"Today we live in a society where the average Canadian child is more connected to a screen than to the outdoors and nature. These behavioural habits form at an early age and continue over time. Meaning, an inactive 4-year-old is likely to be inactive when they are 8 and 15, with health risk compounding over time."- Valerie Carson
Associate professor Valerie Carson's research program is addressing this critical public health issue. The overall goal is to understand how to effectively promote healthy habits of regular physical activity and minimal sedentary behaviour-including screen time-among young children. According to Carson, achieving this goal will help set children on a trajectory of optimal physical, social, emotional, and mental health throughout life.
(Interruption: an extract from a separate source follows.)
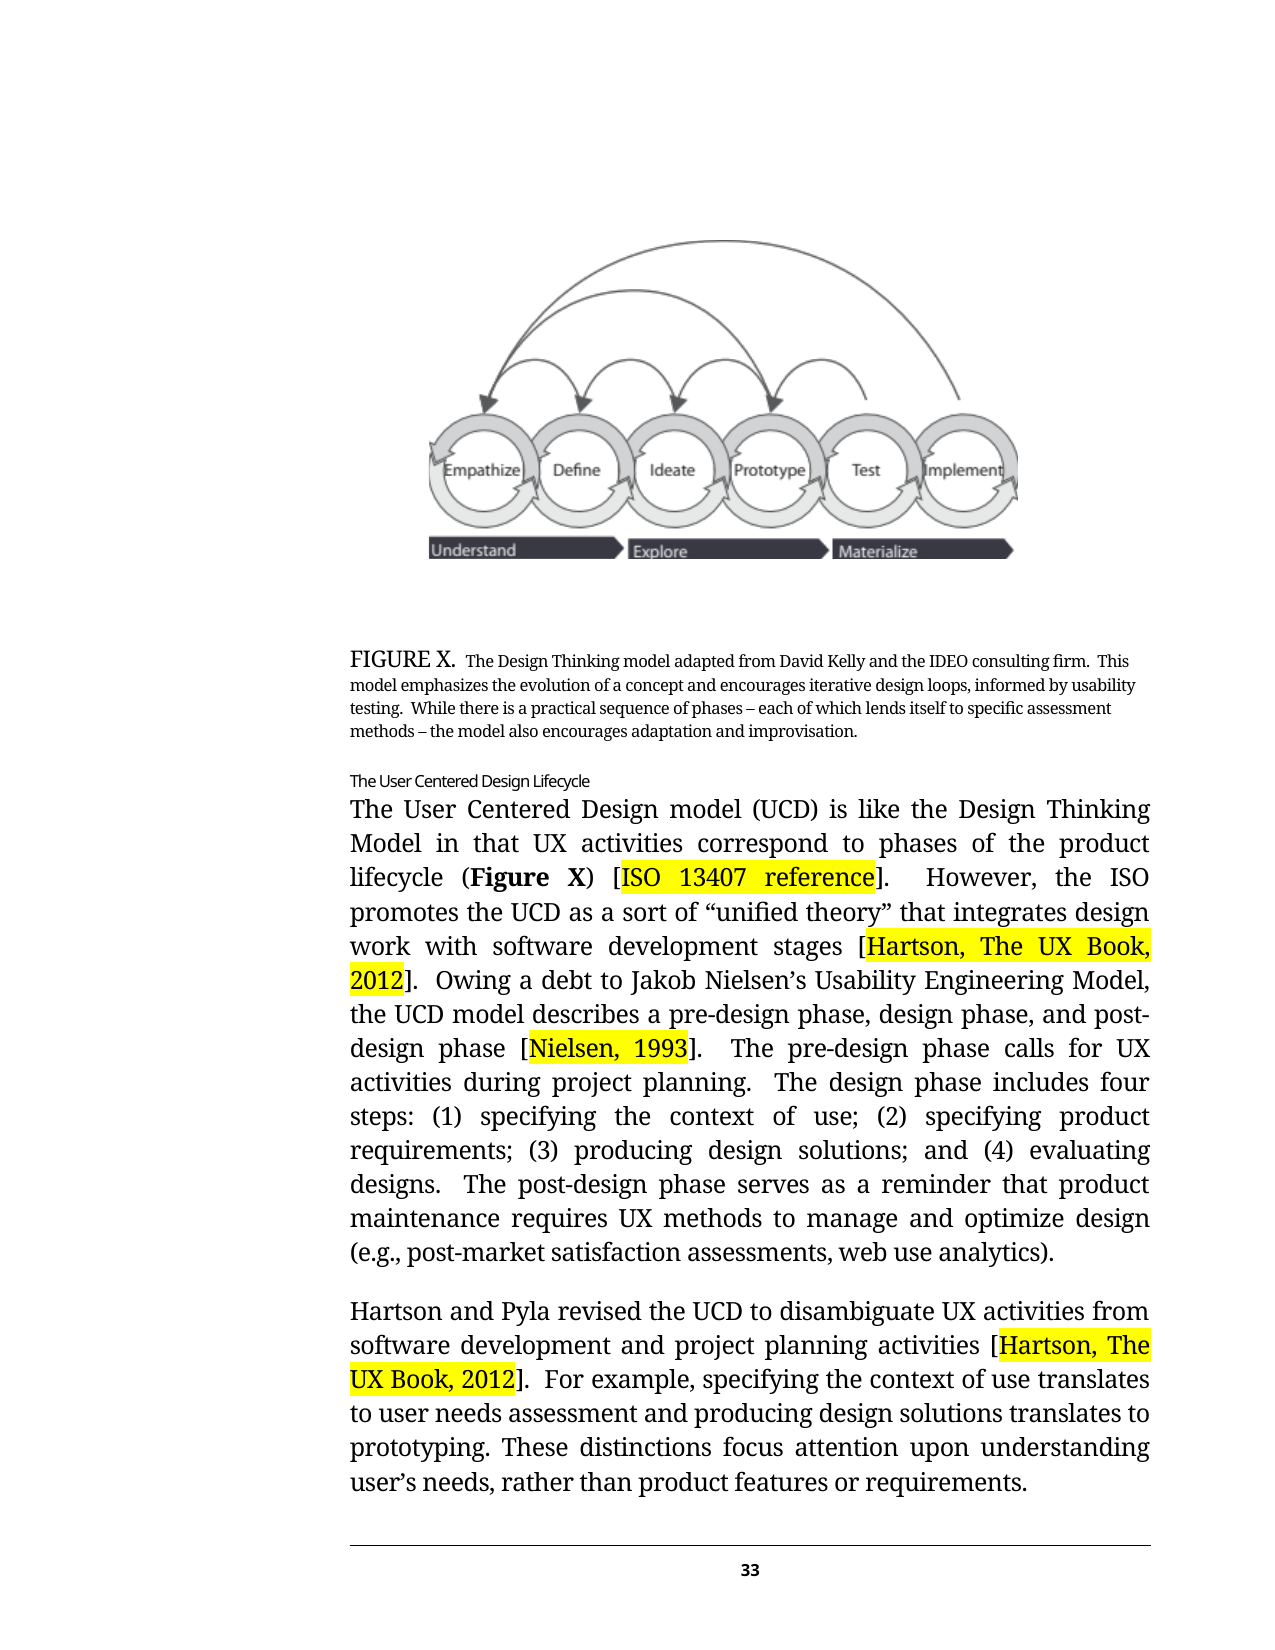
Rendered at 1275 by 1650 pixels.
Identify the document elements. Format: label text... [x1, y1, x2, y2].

Carson received the one of the two inaugural Killam Accelerator Research Awards at the 2019 University of Alberta Killam Awards Luncheon on Wednesday, October 16. She joins 29 University of Alberta professors, post-doctoral researcher and graduate students in receiving a Killam award.
"Funding targeting new investigators is integral in enabling early career researchers to become established and to become future leaders in our fields," says Carson. "I am honoured to be one of the inaugural University of Alberta Killam Accelerator Research Award recipients and I am grateful to the University of Alberta through the generous Izaak Walton and Dorothy Killam bequest for the support it will provide my research program.
Over the next three years, funds from this award will help support Carson's ongoing research studies as well as new pilot studies in her laboratory that are addressing her overall research program goal.
"Ultimately, findings from this work will have important implications for future research, practice, and policy that aim to promote a healthy start for our youngest Canadians."
The Killam awards date back to 1966, when the U of A received $14 million from the estate of the late Izaak and Dorothy Killam to establish the trust. Various awards are given every year to professors, post-doctoral fellows and graduate students.
Valerie Carson is an associate professor in the Faculty of Kinesiology, Sport, and Recreation and a member of the University of Alberta's Women and Children's Health Research Institute.